CATS, JACOB (1577-1660), Dutch poet and humorist, was born at Brouwershaven in Zeeland on the 10th of November 1577. Having lost his mother at an early age, and being adopted with his three brothers by an uncle, Cats was sent to school at Zierikzee. He then studied law at Leiden and at Orleans, and, returning to Holland, he settled at the Hague, where he began to practise as an advocate. His pleading in defence of a wretched creature accused of witchcraft brought him many clients and some reputation. He had a serious love affair about this time, which was broken off on the very eve of marriage by his catching a tertian fever which defied all attempts at cure for some two years. For medical advice and change of air Cats went to England, where he consulted the highest authorities in vain. He returned to Zeeland to die, but was cured mysteriously by a strolling quack. He married in 1602 a lady of some property, Elisabeth von Valkenburg, and thenceforward lived at Grypskerke in Zeeland, where he devoted himself to farming and poetry. His best works are: Emblemata or Minnebeelden with Maegdenplicht (1618); Spiegel van den ouden en nieuwen Tijt (1632); Houwelijck ... (1625); Selfstrijt (1620); Ouderdom, Buitem leven ... en Hofgedachten op Sorgvliet (1664); and Gedachten op slapelooze nachten (1661).

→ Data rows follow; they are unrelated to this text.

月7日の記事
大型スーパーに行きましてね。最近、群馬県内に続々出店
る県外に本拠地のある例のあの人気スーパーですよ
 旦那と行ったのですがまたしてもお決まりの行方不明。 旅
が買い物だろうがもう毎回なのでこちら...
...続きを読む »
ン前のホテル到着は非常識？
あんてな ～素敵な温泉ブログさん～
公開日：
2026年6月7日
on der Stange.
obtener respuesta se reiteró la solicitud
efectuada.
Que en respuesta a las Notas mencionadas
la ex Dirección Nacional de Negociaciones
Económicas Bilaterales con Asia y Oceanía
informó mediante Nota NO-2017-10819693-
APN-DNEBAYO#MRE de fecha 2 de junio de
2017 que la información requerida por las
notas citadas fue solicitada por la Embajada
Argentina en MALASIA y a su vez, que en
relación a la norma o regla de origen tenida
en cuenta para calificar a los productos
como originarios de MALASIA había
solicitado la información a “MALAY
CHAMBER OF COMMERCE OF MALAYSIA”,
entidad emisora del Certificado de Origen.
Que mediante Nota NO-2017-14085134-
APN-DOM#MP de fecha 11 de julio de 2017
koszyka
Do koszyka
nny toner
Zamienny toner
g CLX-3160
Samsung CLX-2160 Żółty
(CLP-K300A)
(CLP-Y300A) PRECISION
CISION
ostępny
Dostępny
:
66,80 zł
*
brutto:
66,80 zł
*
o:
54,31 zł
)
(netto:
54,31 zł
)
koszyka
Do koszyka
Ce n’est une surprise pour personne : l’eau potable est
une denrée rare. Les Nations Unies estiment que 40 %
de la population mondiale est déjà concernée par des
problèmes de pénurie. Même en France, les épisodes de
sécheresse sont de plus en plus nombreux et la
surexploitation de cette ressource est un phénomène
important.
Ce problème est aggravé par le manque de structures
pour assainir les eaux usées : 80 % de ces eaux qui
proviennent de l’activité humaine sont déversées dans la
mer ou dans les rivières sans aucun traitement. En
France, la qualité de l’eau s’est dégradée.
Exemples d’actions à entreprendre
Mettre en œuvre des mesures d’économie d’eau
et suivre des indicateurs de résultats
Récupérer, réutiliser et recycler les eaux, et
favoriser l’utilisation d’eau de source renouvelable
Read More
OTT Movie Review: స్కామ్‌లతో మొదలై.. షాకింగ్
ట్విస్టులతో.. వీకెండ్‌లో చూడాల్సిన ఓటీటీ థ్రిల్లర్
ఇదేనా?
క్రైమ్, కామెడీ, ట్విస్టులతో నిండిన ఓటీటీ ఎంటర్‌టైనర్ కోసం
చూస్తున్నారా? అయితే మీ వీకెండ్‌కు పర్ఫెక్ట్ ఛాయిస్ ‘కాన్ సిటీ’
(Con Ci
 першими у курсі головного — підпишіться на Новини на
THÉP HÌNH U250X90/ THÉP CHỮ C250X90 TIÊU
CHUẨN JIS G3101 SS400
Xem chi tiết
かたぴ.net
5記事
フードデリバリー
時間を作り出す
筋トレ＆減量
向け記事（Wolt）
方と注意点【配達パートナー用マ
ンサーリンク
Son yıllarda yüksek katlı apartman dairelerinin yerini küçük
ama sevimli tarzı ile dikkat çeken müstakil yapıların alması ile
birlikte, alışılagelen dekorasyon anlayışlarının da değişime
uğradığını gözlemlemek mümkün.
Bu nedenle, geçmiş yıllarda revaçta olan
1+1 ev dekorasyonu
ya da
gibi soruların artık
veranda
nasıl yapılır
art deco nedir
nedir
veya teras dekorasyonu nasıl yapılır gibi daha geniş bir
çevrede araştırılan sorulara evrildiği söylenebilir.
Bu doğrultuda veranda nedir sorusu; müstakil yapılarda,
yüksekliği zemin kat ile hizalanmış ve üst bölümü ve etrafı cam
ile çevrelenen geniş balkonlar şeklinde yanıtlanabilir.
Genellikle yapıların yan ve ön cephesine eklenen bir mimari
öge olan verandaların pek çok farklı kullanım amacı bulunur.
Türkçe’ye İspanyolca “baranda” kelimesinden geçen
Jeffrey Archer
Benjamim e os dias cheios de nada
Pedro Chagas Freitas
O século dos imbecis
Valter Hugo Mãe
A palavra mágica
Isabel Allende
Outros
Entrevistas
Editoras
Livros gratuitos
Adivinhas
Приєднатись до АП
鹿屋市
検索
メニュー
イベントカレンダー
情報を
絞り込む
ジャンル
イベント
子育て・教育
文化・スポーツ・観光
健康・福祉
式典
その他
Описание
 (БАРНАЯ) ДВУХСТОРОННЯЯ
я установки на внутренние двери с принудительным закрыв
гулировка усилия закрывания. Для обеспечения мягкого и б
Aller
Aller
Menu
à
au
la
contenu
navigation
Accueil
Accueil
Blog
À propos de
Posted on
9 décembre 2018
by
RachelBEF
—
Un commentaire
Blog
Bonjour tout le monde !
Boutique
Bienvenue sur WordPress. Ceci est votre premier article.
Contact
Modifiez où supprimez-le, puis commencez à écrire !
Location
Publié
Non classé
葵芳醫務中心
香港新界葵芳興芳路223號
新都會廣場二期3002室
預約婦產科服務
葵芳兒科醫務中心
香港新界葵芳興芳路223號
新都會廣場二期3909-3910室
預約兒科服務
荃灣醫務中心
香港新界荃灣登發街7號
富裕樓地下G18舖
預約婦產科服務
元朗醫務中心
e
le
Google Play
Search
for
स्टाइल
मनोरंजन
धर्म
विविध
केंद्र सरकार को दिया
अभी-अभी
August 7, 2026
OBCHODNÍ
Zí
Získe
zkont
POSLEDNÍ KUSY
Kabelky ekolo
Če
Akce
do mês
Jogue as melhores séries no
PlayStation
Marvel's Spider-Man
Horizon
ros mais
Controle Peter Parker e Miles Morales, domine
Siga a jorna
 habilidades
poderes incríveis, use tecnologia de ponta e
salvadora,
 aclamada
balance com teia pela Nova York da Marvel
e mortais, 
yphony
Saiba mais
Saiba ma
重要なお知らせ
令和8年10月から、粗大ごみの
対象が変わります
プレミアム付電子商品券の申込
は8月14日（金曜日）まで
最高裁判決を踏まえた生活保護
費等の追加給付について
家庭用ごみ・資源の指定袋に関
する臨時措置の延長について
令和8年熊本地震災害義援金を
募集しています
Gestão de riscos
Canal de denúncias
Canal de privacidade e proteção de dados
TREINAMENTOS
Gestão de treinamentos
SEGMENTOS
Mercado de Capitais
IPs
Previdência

In 1621, on the expiration of the twelve years’ truce with Spain, the breaking of the dykes drove him from his farm. He was made pensionary (stipendiary magistrate) of Middelburg; and two years afterwards of Dort. In 1627 Cats came to England on a mission to Charles I., who made him a knight. In 1636 he was made grand pensionary of Holland, and in 1648 keeper of the great seal; in 1651 he resigned his offices, but in 1657 he was sent a second time to England on what proved to be an unsuccessful mission to Cromwell. In the seclusion of his villa of Sorgvliet (Fly-from-Care), near the Hague, he lived from this time till his death, occupied in the composition of his autobiography (Eighty-two Years of My Life, first printed at Leiden in 1734) and of his poems. He died on the 12th of September 1660, and was buried by torchlight, and with great ceremony, in the Klooster-Kerk at the Hague. He is still spoken of as “Father Cats” by his countrymen.